══ INPUT

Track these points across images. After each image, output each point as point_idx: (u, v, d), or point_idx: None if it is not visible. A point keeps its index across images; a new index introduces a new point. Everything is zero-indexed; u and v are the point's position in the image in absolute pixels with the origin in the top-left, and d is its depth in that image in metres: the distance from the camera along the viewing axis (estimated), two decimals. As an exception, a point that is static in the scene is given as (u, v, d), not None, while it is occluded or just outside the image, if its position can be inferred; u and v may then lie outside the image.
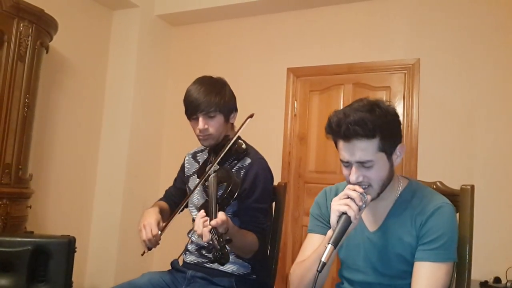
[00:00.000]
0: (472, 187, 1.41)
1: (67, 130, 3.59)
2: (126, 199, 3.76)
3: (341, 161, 1.28)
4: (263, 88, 3.83)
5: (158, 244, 1.58)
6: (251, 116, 1.59)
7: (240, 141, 1.68)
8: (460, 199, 1.41)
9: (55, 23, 3.00)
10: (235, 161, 1.68)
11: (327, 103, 3.57)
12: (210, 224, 1.32)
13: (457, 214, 1.40)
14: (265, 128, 3.68)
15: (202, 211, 1.39)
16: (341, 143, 1.25)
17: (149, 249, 1.58)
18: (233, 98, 1.75)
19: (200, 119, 1.65)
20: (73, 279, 2.06)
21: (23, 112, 2.75)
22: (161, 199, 1.93)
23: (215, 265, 1.66)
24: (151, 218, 1.60)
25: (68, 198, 3.61)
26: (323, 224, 1.43)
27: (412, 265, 1.26)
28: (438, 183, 1.50)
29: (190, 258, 1.74)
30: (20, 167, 2.74)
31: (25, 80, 2.76)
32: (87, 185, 3.81)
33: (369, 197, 1.23)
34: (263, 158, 1.74)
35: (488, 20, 3.11)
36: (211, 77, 1.73)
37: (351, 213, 1.18)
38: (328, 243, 1.16)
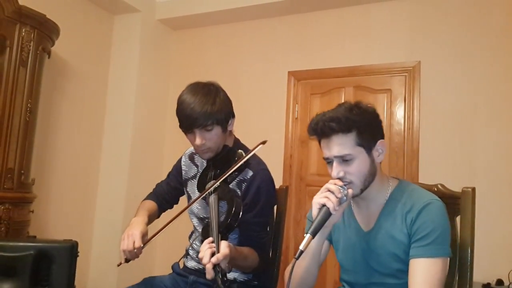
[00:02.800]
0: (473, 189, 1.41)
1: (69, 135, 3.60)
2: (128, 203, 3.76)
3: (324, 159, 1.33)
4: (264, 92, 3.84)
5: (138, 257, 1.50)
6: (263, 142, 1.46)
7: (240, 151, 1.59)
8: (461, 202, 1.41)
9: (57, 28, 3.01)
10: (236, 173, 1.56)
11: (328, 106, 3.51)
12: (211, 261, 1.24)
13: (459, 217, 1.41)
14: (266, 131, 3.69)
15: (210, 238, 1.31)
16: (321, 142, 1.33)
17: (127, 260, 1.51)
18: (229, 104, 1.63)
19: (197, 134, 1.55)
20: (76, 283, 2.06)
21: (25, 117, 2.76)
22: (150, 196, 1.86)
23: None
24: (136, 229, 1.52)
25: (71, 203, 3.62)
26: None
27: (406, 264, 1.27)
28: (439, 186, 1.50)
29: (191, 264, 1.73)
30: (22, 171, 2.74)
31: (27, 85, 2.77)
32: (89, 190, 3.82)
33: (350, 191, 1.26)
34: (266, 168, 1.67)
35: (488, 23, 3.11)
36: (204, 85, 1.60)
37: (330, 205, 1.21)
38: (307, 233, 1.20)
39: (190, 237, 1.80)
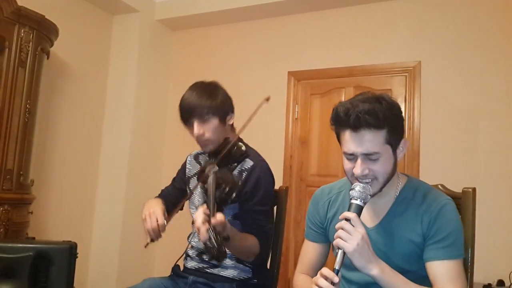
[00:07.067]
0: (474, 189, 1.40)
1: (68, 136, 3.59)
2: (128, 204, 3.76)
3: (345, 153, 1.24)
4: (264, 92, 3.80)
5: (161, 236, 1.55)
6: (267, 99, 1.51)
7: (240, 143, 1.67)
8: (462, 202, 1.40)
9: (55, 28, 3.01)
10: (235, 164, 1.66)
11: (328, 107, 3.55)
12: (208, 223, 1.30)
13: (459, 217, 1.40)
14: (266, 131, 3.68)
15: (205, 205, 1.37)
16: (347, 134, 1.22)
17: (152, 240, 1.56)
18: (227, 99, 1.73)
19: (195, 124, 1.65)
20: (75, 285, 2.05)
21: (24, 118, 2.75)
22: (156, 197, 1.89)
23: (216, 270, 1.66)
24: (156, 207, 1.58)
25: (70, 204, 3.61)
26: (316, 232, 1.43)
27: (412, 263, 1.25)
28: (439, 186, 1.49)
29: (191, 264, 1.73)
30: (21, 173, 2.74)
31: (26, 85, 2.76)
32: (88, 191, 3.81)
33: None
34: (264, 160, 1.74)
35: (488, 22, 3.11)
36: (203, 82, 1.73)
37: None
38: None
39: (189, 237, 1.80)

════

*PROBLEM TO SOLVE*: Reproduce these records exactly, but not the pictures.

*RESPONSE TO THIS EXERCISE*:
Track these points across images. After each image, output each point as point_idx: (u, v, d), or point_idx: None if it is not visible. A point keeps its index across images; a new index introduces a new point. Everything is zero-indexed; u and v are the point's position in the image in absolute pixels with the origin in the top-left, and d is its depth in that image in metres: the distance from the camera along the viewing axis (estimated), two decimals. As an exception, a point that is static in the scene is given as (u, v, d), not None, while it is occluded or just outside the image, if its position can be inferred; u and v may then lie outside the image.
[00:00.000]
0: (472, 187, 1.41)
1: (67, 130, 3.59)
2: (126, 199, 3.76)
3: (341, 161, 1.28)
4: (263, 88, 3.83)
5: (158, 244, 1.58)
6: (251, 116, 1.59)
7: (240, 141, 1.68)
8: (460, 199, 1.41)
9: (55, 23, 3.00)
10: (235, 161, 1.68)
11: (327, 103, 3.57)
12: (210, 224, 1.32)
13: (457, 214, 1.40)
14: (265, 128, 3.68)
15: (202, 211, 1.39)
16: (341, 143, 1.25)
17: (149, 249, 1.58)
18: (233, 98, 1.75)
19: (200, 119, 1.65)
20: (73, 279, 2.06)
21: (23, 112, 2.75)
22: (161, 199, 1.93)
23: (215, 265, 1.66)
24: (151, 218, 1.60)
25: (68, 198, 3.61)
26: (323, 224, 1.43)
27: (412, 265, 1.26)
28: (438, 183, 1.50)
29: (190, 258, 1.74)
30: (20, 167, 2.74)
31: (25, 80, 2.76)
32: (87, 185, 3.81)
33: (369, 197, 1.23)
34: (263, 158, 1.74)
35: (488, 20, 3.11)
36: (211, 77, 1.73)
37: (351, 213, 1.18)
38: (328, 243, 1.16)
[00:02.800]
0: (473, 189, 1.41)
1: (69, 135, 3.60)
2: (128, 203, 3.76)
3: (324, 159, 1.33)
4: (264, 92, 3.84)
5: (138, 257, 1.50)
6: (263, 142, 1.46)
7: (240, 151, 1.59)
8: (461, 202, 1.41)
9: (57, 28, 3.01)
10: (236, 173, 1.56)
11: (328, 106, 3.51)
12: (211, 261, 1.24)
13: (459, 217, 1.41)
14: (266, 131, 3.69)
15: (210, 238, 1.31)
16: (321, 142, 1.33)
17: (127, 260, 1.51)
18: (229, 104, 1.63)
19: (197, 134, 1.55)
20: (76, 283, 2.06)
21: (25, 117, 2.76)
22: (150, 196, 1.86)
23: None
24: (136, 229, 1.52)
25: (71, 203, 3.62)
26: None
27: (406, 264, 1.27)
28: (439, 186, 1.50)
29: (191, 264, 1.73)
30: (22, 171, 2.74)
31: (27, 85, 2.77)
32: (89, 190, 3.82)
33: (350, 191, 1.26)
34: (266, 168, 1.67)
35: (488, 23, 3.11)
36: (204, 85, 1.60)
37: (330, 205, 1.21)
38: (307, 233, 1.20)
39: (190, 237, 1.80)
[00:07.067]
0: (474, 189, 1.40)
1: (68, 136, 3.59)
2: (128, 204, 3.76)
3: (345, 153, 1.24)
4: (264, 92, 3.80)
5: (161, 236, 1.55)
6: (267, 99, 1.51)
7: (240, 143, 1.67)
8: (462, 202, 1.40)
9: (55, 28, 3.01)
10: (235, 164, 1.66)
11: (328, 107, 3.55)
12: (208, 223, 1.30)
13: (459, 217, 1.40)
14: (266, 131, 3.68)
15: (205, 205, 1.37)
16: (347, 134, 1.22)
17: (152, 240, 1.56)
18: (227, 99, 1.73)
19: (195, 124, 1.65)
20: (75, 285, 2.05)
21: (24, 118, 2.75)
22: (156, 197, 1.89)
23: (216, 270, 1.66)
24: (156, 207, 1.58)
25: (70, 204, 3.61)
26: (316, 232, 1.43)
27: (412, 263, 1.25)
28: (439, 186, 1.49)
29: (191, 264, 1.73)
30: (21, 173, 2.74)
31: (26, 85, 2.76)
32: (88, 191, 3.81)
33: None
34: (264, 160, 1.74)
35: (488, 22, 3.11)
36: (203, 82, 1.73)
37: None
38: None
39: (189, 237, 1.80)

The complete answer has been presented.